Filip Turek, the Motorists’ candidate for environment minister, will not be attending his scheduled meeting with President Petr Pavel today, having excused himself for health reasons, the Presidential Office announced on social media yesterday.
Petr Macinka, the leader of the Motorists, said on the Terezie Tomankova debate show on CNN Prima News that Turek had been suffering from a herniated disc for several days.
“President Pavel will receive only two of the original three ministerial candidates of the future government at Prague Castle on Monday, 8 December,” the Presidential Office said. “Filip Turek, the candidate for environment minister, has excused himself from tomorrow’s (Monday’s) meeting for health reasons.”
The president will thus only meet the candidate for culture minister Oto Klempir and the candidate for sports minister Boris Stastny. Both were nominated by the Motorists.
Turek is undergoing an examination and intensive medication, according to Motorists spokeswoman Barbara Stastna. “Doctors are doing their best,” she told CTK yesterday.
Turek wrote to the iDnes.cz news server that he might have to undergo surgery. “An old spinal injury has resurfaced and surgery is being discussed,” he said.
Boris Stastny (Motorists) said on the Questions with Vaclav Moravec debate programme that Turek was bedridden.

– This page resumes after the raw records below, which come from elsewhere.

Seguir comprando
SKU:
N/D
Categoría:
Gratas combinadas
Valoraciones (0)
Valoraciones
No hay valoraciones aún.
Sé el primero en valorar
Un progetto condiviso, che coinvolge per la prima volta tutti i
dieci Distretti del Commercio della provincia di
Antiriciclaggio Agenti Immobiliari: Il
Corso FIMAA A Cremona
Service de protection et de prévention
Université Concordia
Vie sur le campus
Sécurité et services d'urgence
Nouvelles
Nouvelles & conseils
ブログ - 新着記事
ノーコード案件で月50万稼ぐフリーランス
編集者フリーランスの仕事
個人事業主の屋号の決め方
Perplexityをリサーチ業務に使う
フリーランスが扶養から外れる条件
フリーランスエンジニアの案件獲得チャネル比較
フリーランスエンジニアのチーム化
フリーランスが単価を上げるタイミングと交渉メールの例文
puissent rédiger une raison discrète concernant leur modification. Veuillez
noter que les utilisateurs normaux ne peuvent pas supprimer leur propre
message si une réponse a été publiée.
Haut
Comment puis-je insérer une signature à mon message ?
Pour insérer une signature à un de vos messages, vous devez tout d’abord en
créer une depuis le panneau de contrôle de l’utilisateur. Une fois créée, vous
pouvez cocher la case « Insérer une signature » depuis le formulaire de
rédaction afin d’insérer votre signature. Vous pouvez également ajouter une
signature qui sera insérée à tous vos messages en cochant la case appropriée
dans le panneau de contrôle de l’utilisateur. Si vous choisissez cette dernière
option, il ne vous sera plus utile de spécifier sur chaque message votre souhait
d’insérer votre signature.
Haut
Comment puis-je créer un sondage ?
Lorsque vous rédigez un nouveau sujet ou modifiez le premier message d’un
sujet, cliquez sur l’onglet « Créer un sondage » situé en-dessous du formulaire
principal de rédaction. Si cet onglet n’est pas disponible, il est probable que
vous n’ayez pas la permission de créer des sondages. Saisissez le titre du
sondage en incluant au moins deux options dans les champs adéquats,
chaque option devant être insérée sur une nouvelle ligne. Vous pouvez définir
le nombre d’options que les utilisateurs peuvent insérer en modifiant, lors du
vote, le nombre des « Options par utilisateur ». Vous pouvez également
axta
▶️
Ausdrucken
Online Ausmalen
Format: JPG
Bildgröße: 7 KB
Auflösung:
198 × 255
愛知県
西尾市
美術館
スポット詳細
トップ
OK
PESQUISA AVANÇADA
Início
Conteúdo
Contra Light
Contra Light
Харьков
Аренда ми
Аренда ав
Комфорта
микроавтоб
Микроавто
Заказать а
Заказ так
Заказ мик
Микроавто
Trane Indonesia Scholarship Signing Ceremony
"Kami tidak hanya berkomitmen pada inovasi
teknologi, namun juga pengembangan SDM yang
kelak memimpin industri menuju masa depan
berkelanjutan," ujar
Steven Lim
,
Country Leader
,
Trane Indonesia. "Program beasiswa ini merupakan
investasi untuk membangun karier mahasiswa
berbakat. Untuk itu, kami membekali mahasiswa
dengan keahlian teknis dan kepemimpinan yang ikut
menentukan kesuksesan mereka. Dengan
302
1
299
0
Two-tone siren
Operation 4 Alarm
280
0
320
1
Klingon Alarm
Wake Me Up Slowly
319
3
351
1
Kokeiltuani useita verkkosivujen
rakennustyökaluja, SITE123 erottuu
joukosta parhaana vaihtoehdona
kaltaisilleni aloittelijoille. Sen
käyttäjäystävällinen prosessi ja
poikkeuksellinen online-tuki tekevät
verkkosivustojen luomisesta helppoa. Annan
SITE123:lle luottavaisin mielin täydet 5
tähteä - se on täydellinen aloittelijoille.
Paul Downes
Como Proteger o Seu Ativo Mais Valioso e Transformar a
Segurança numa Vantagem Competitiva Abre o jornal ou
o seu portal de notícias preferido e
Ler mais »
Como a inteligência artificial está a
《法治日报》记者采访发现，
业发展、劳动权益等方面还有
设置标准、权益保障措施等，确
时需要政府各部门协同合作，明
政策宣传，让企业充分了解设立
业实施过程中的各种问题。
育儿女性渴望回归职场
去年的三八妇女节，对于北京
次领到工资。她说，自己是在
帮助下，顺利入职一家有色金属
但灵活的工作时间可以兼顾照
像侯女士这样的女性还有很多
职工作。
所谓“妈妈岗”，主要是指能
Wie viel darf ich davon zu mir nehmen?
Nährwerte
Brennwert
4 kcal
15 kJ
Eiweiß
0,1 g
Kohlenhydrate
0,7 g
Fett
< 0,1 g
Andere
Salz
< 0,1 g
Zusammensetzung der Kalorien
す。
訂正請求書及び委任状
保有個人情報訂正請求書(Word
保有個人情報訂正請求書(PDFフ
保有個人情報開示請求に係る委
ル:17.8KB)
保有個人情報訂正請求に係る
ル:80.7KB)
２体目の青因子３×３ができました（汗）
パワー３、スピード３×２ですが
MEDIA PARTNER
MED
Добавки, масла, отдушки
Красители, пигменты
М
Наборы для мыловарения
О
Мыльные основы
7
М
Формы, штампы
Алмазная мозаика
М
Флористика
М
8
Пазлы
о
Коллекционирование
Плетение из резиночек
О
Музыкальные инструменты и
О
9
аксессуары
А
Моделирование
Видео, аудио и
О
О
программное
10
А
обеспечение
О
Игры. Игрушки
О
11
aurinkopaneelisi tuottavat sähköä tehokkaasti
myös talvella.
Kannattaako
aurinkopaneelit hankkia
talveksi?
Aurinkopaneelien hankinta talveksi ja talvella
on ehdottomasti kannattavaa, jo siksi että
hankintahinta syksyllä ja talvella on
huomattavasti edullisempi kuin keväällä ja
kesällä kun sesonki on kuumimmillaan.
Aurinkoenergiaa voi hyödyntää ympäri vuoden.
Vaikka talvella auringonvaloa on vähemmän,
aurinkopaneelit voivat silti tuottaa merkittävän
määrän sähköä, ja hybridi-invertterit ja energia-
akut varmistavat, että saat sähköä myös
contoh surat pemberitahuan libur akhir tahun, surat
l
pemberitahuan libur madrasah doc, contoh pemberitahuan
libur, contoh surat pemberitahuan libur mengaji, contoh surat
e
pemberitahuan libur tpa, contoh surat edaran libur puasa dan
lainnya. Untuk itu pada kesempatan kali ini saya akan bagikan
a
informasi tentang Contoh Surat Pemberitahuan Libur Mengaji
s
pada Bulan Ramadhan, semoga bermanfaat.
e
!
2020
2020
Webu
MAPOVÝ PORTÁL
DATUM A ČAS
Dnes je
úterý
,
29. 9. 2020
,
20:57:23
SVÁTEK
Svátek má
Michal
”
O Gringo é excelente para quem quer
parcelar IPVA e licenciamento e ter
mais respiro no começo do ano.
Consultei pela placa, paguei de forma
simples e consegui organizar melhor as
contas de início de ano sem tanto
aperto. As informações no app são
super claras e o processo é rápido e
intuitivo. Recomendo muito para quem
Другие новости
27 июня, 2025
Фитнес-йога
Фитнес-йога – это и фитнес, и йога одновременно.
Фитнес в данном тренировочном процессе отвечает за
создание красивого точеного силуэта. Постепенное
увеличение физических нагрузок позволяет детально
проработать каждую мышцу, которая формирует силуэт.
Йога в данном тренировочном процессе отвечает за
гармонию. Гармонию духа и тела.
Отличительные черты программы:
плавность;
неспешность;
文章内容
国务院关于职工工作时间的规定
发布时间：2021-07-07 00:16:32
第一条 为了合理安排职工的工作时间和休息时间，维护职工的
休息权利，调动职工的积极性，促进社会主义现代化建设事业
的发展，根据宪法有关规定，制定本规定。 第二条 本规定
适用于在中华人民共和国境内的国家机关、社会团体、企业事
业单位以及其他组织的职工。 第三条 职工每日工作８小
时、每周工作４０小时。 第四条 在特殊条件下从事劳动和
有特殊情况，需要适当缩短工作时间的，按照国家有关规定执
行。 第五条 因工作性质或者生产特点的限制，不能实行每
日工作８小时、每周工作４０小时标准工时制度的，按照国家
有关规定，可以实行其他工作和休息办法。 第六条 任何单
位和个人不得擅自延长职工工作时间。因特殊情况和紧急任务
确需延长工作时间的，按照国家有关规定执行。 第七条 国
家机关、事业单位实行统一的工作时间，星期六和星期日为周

The president was supposed to receive Turek as the last candidate for the emerging government of ANO, the far-right SPD, and the Motorists. It was the most highly anticipated meeting of the ministerial candidates, as Pavel said last week that it was unlikely that Turek would become a minister, having faced strong criticism for controversial racist and homophobic posts on social media, on top of several prior controversial allegations. He has apologised for the posts, and denied authorship of some of them.
President Pavel said citizens should have more demanding criteria for ministers than simply not being prosecuted for a crime.
“We are not looking for a replacement for Filip Turek,” Macinka said yesterday on CNN Prima News. “We will nominate him. We’ll see how it turns out,” he said. He also ruled out the possibility that Motorists’ insisting on Turek’s nomination could jeopardize the appointment of the upcoming government with ANO and SPD.
Meanwhile, a new survey conducted at the end of November and beginning of December by Kantar CZ for Czech Television found that two-thirds of Czechs do not consider Turek a suitable candidate for minister. The poll was released on Vaclav Moravec’s program. Meanwhile, a separate poll published on Friday by NMS Research for Czech Radio found that over half of Czechs do not want Turek as environment minister.